* **Instructions to follow**
Output the listing exactly, without its pictures.

* **Information shown**

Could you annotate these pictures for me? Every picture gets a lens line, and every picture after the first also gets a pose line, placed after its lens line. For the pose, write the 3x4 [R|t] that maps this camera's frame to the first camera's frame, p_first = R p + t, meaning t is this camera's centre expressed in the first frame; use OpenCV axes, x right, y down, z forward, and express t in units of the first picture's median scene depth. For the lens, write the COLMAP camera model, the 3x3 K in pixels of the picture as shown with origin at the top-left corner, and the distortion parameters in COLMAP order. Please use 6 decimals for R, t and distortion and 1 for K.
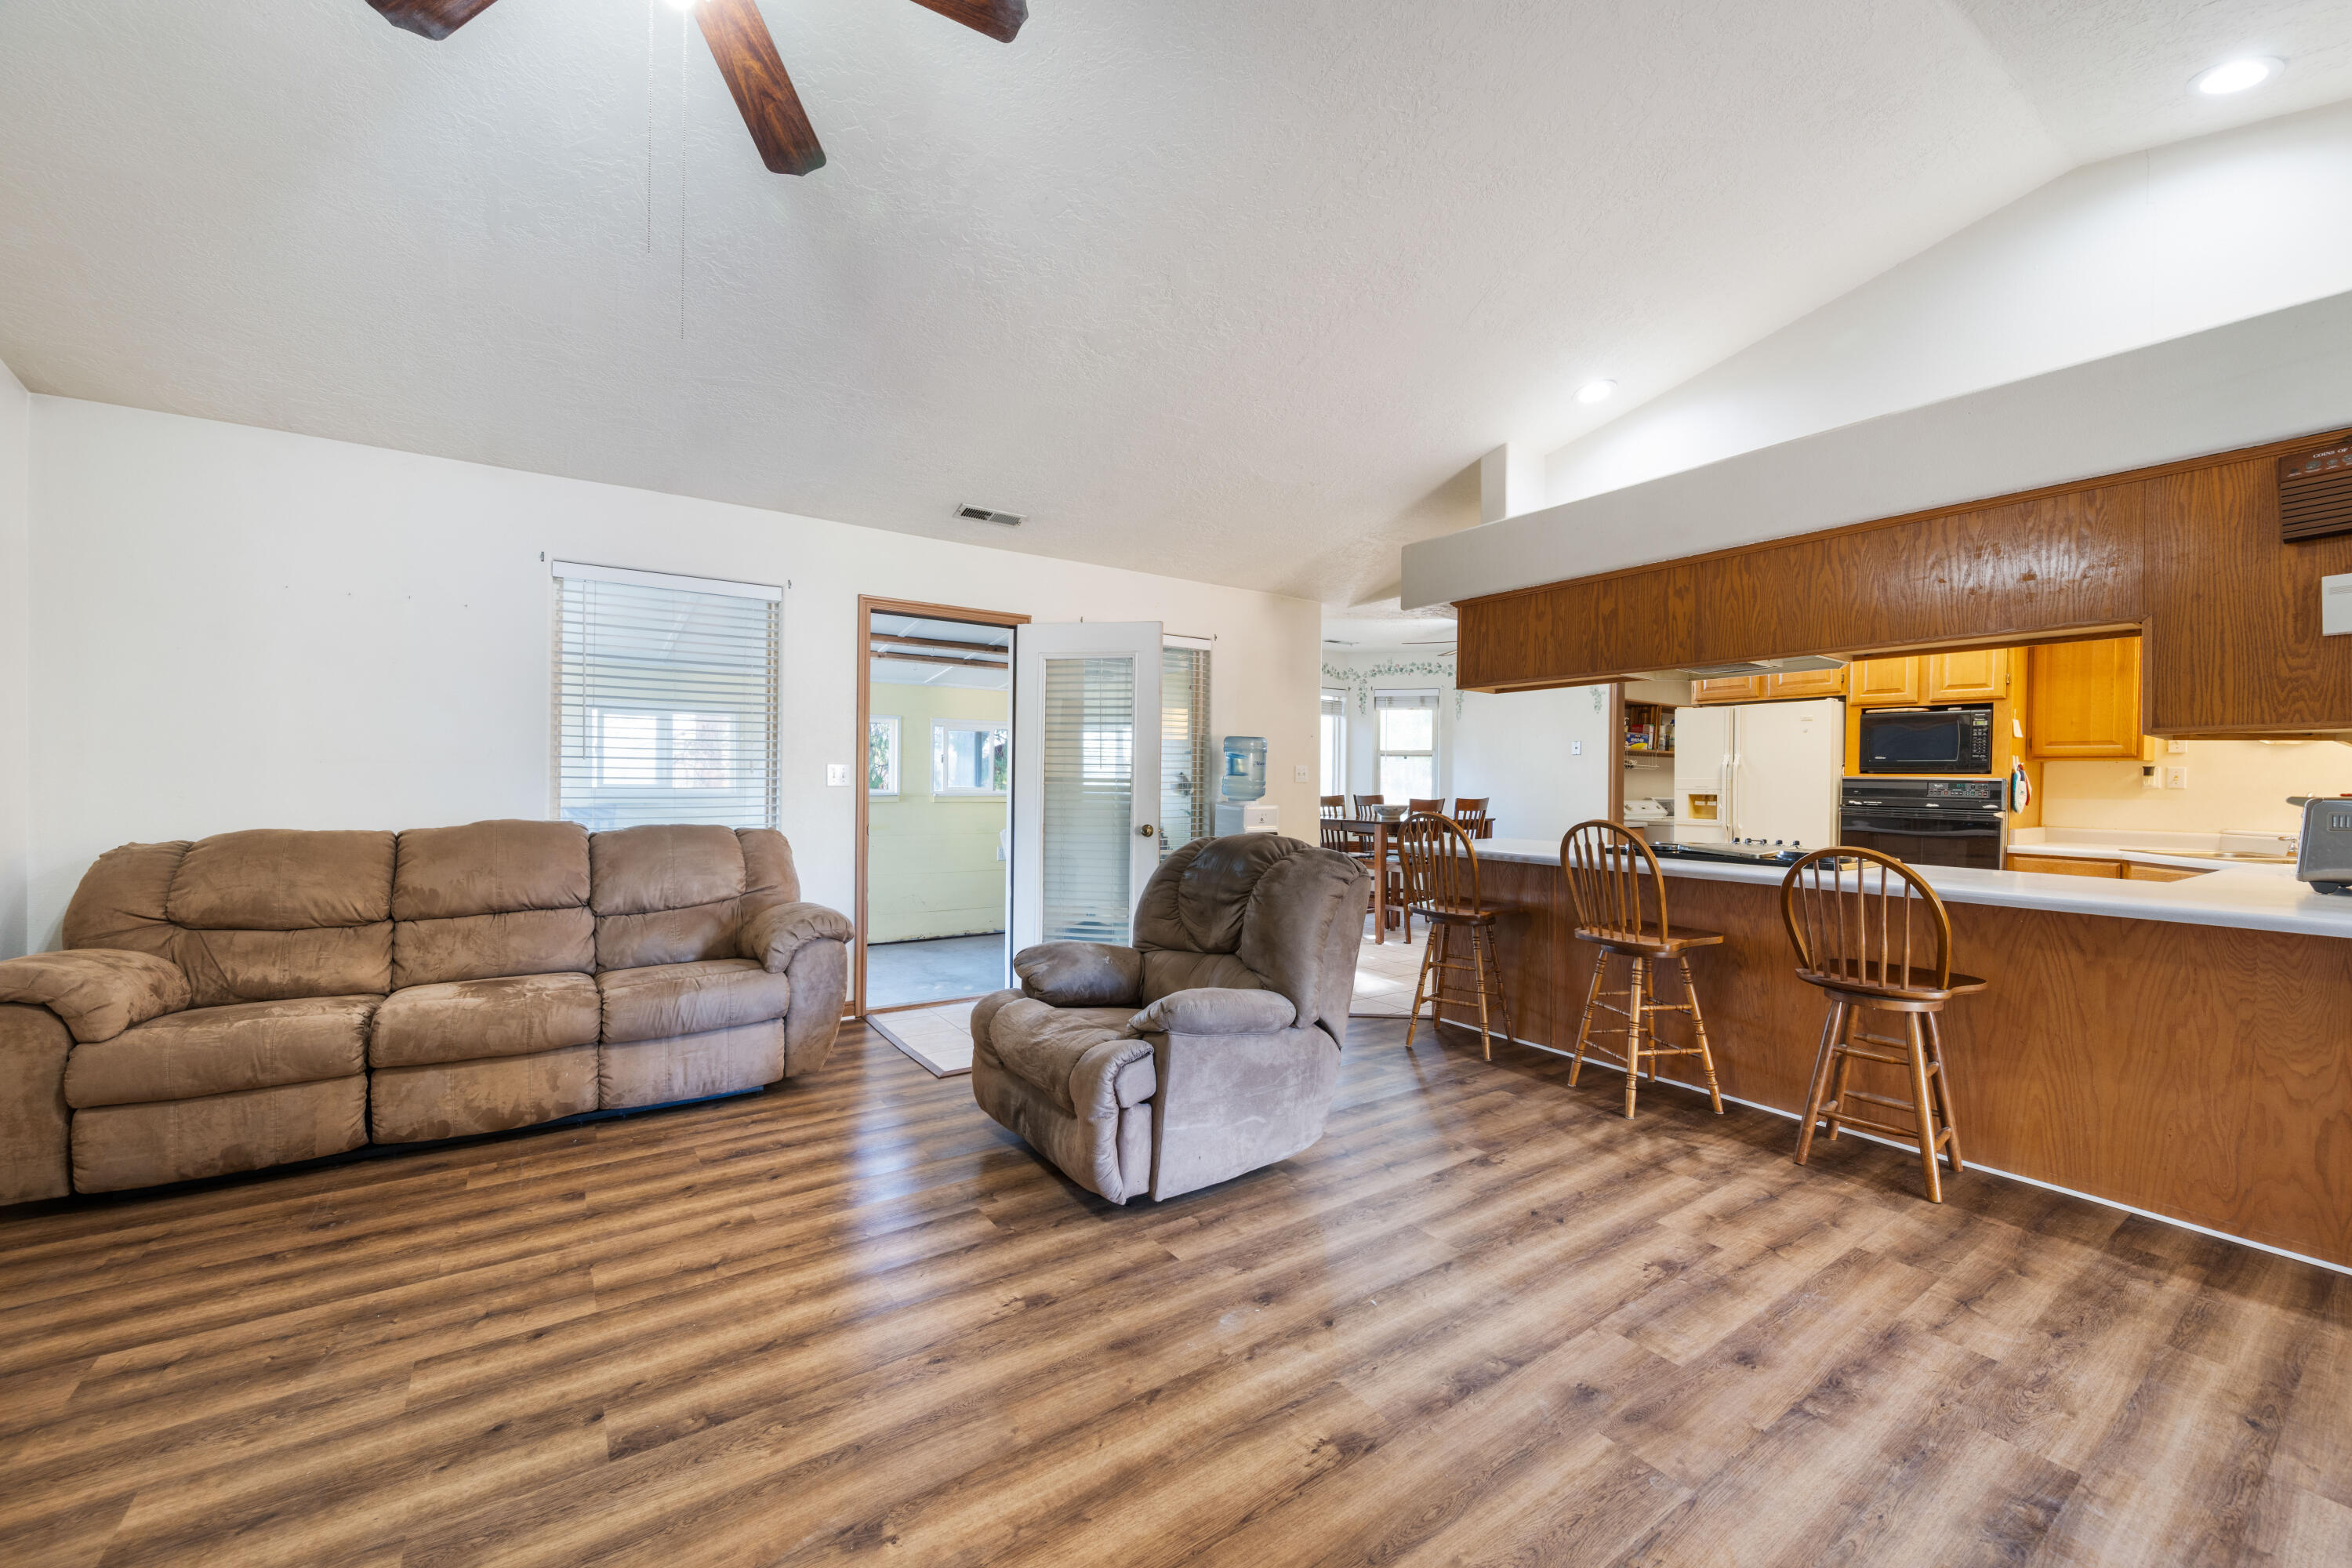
lens RADIAL K [[931.7, 0, 1172.6], [0, 931.7, 781.3], [0, 0, 1]] dist [-0.000225, 0.000147]
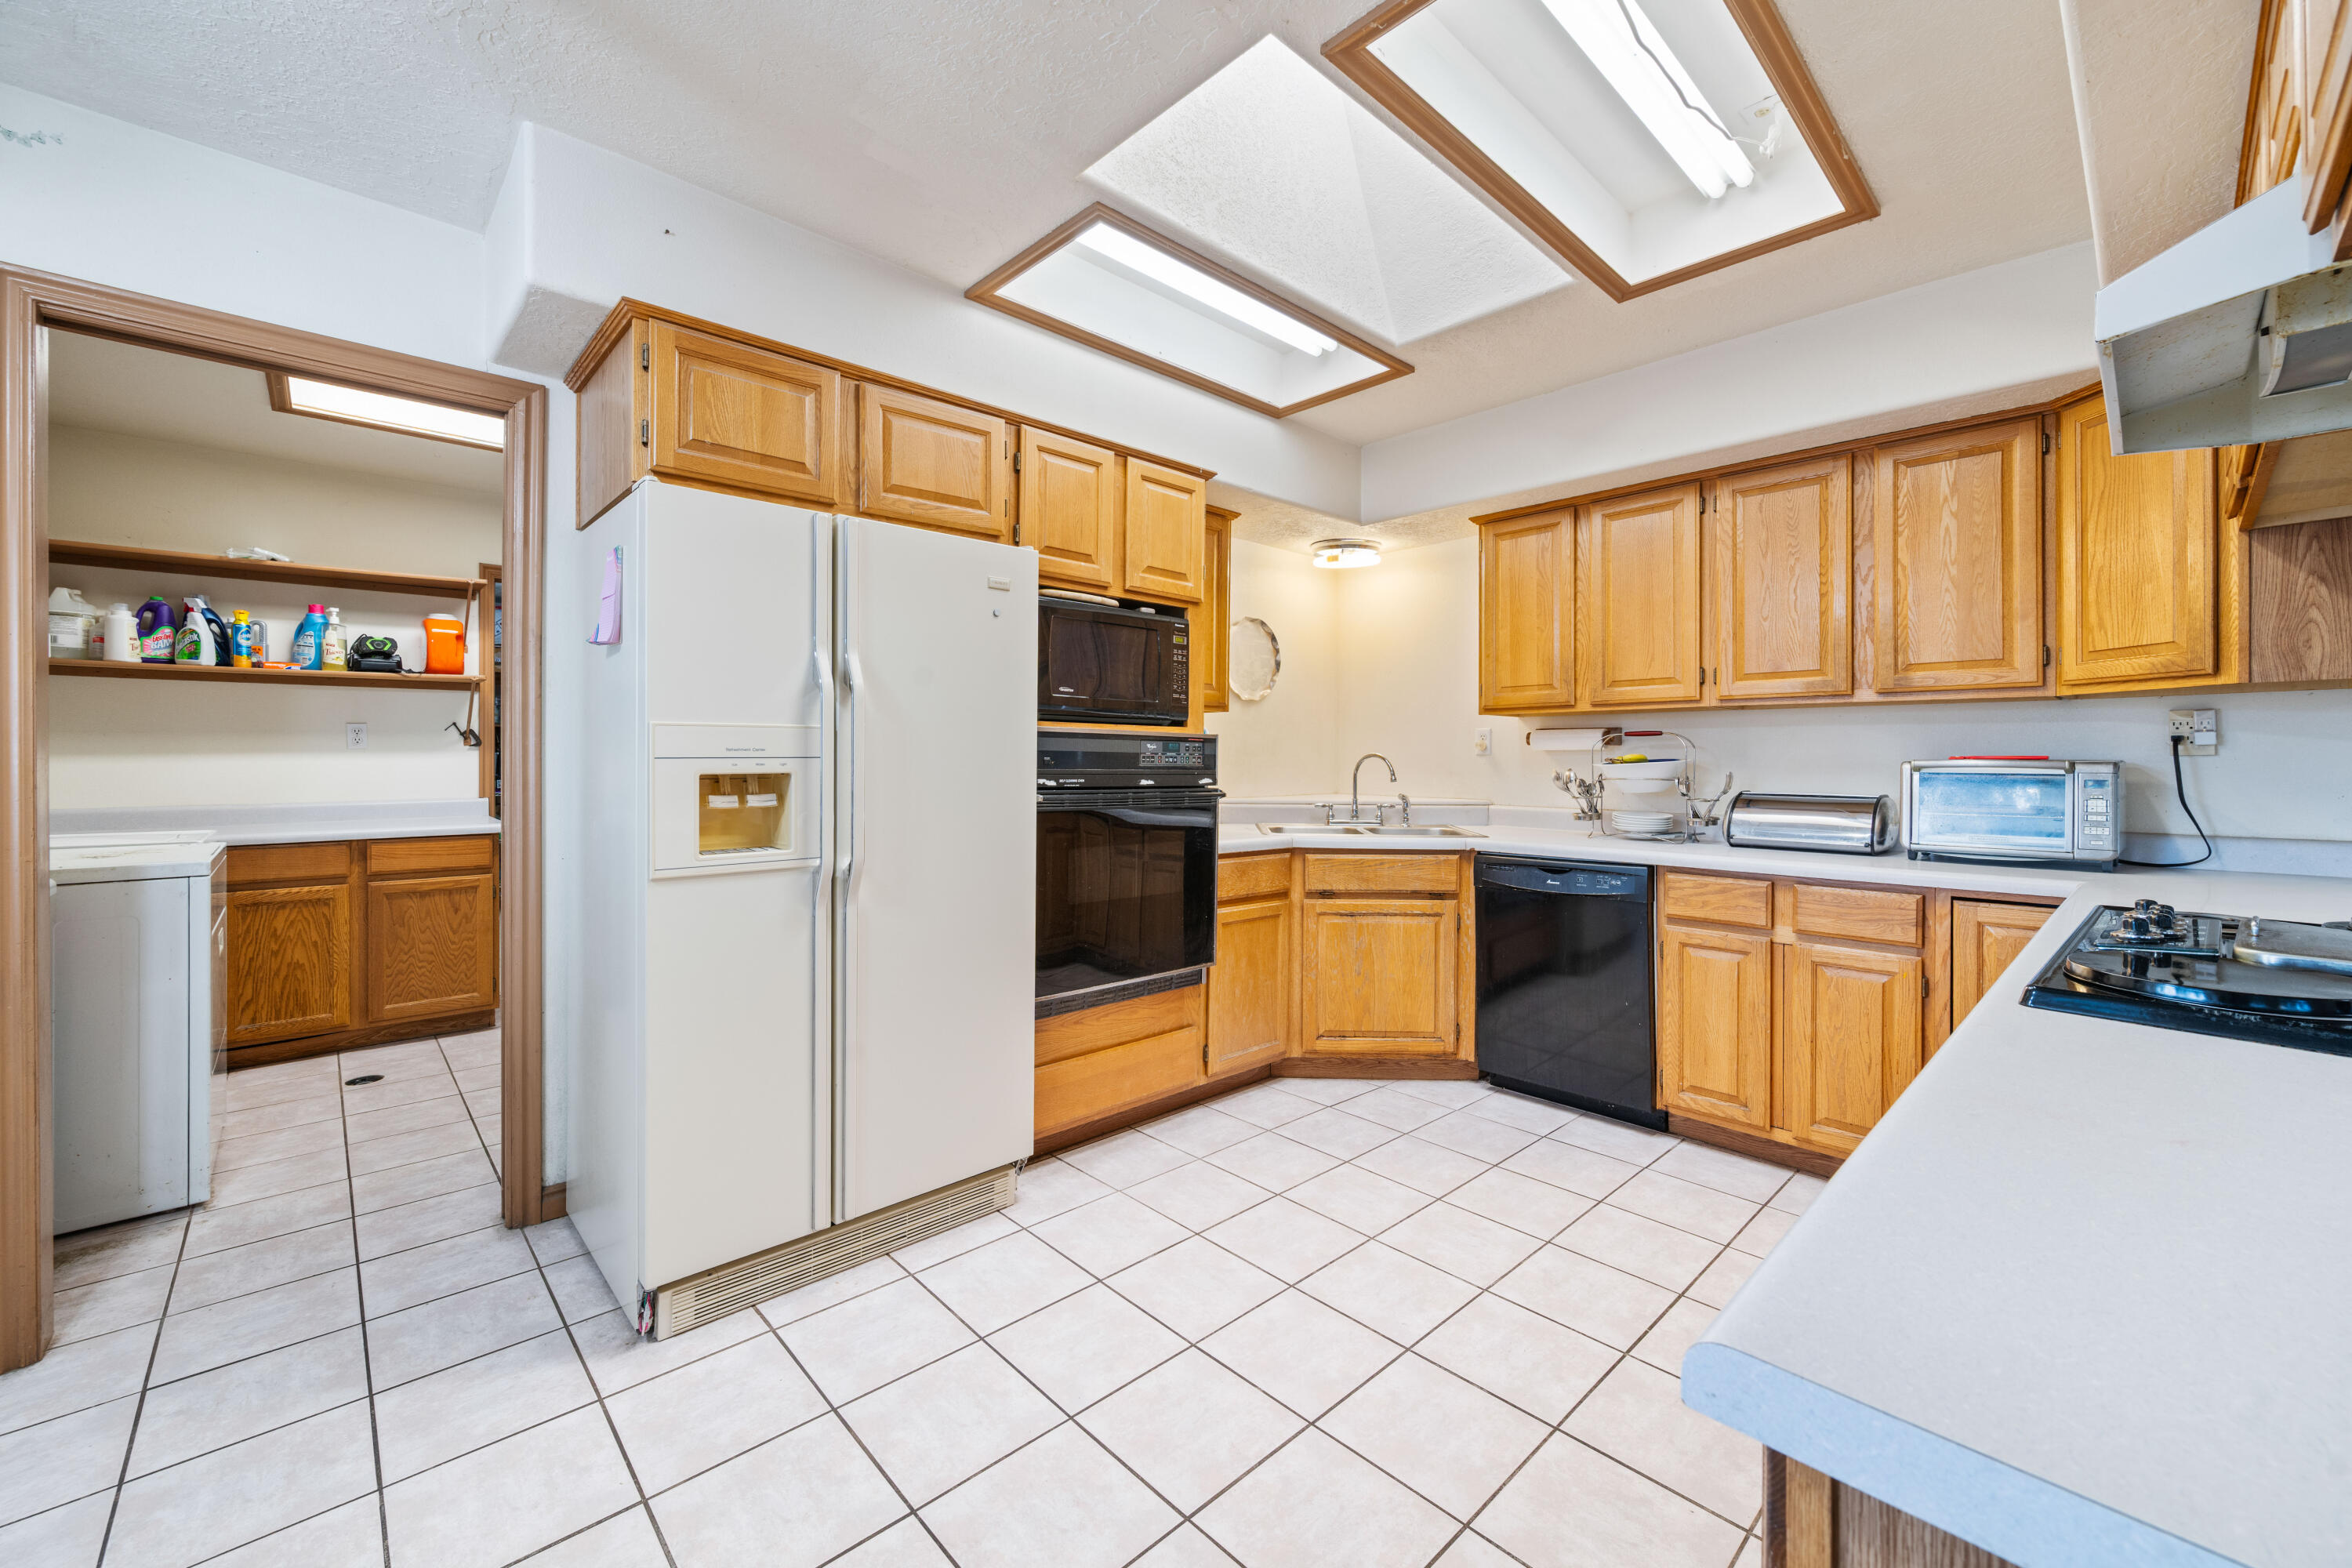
lens RADIAL K [[931.7, 0, 1168.1], [0, 931.7, 759.1], [0, 0, 1]] dist [-0.000225, 0.000147]
pose [[-0.149515, -0.013387, 0.988669, 0.525596], [-0.003504, 0.999909, 0.013010, 0.010011], [-0.988753, -0.001519, -0.149548, 2.019813]]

* **Solution to this task**
Could you annotate these pictures for me? Every picture gets a lens line, and every picture after the first also gets a pose line, placed after its lens line. For the pose, write the 3x4 [R|t] that maps this camera's frame to the first camera's frame, p_first = R p + t, meaning t is this camera's centre expressed in the first frame; use OpenCV axes, x right, y down, z forward, and express t in units of the first picture's median scene depth. For the lens, write the COLMAP camera model, the 3x3 K in pixels of the picture as shown with origin at the top-left corner, and the distortion parameters in COLMAP order. Please use 6 decimals for R, t and distortion and 1 for K.
lens RADIAL K [[931.7, 0, 1172.6], [0, 931.7, 781.3], [0, 0, 1]] dist [-0.000225, 0.000147]
lens RADIAL K [[931.7, 0, 1168.1], [0, 931.7, 759.1], [0, 0, 1]] dist [-0.000225, 0.000147]
pose [[-0.149515, -0.013387, 0.988669, 0.525596], [-0.003504, 0.999909, 0.013010, 0.010011], [-0.988753, -0.001519, -0.149548, 2.019813]]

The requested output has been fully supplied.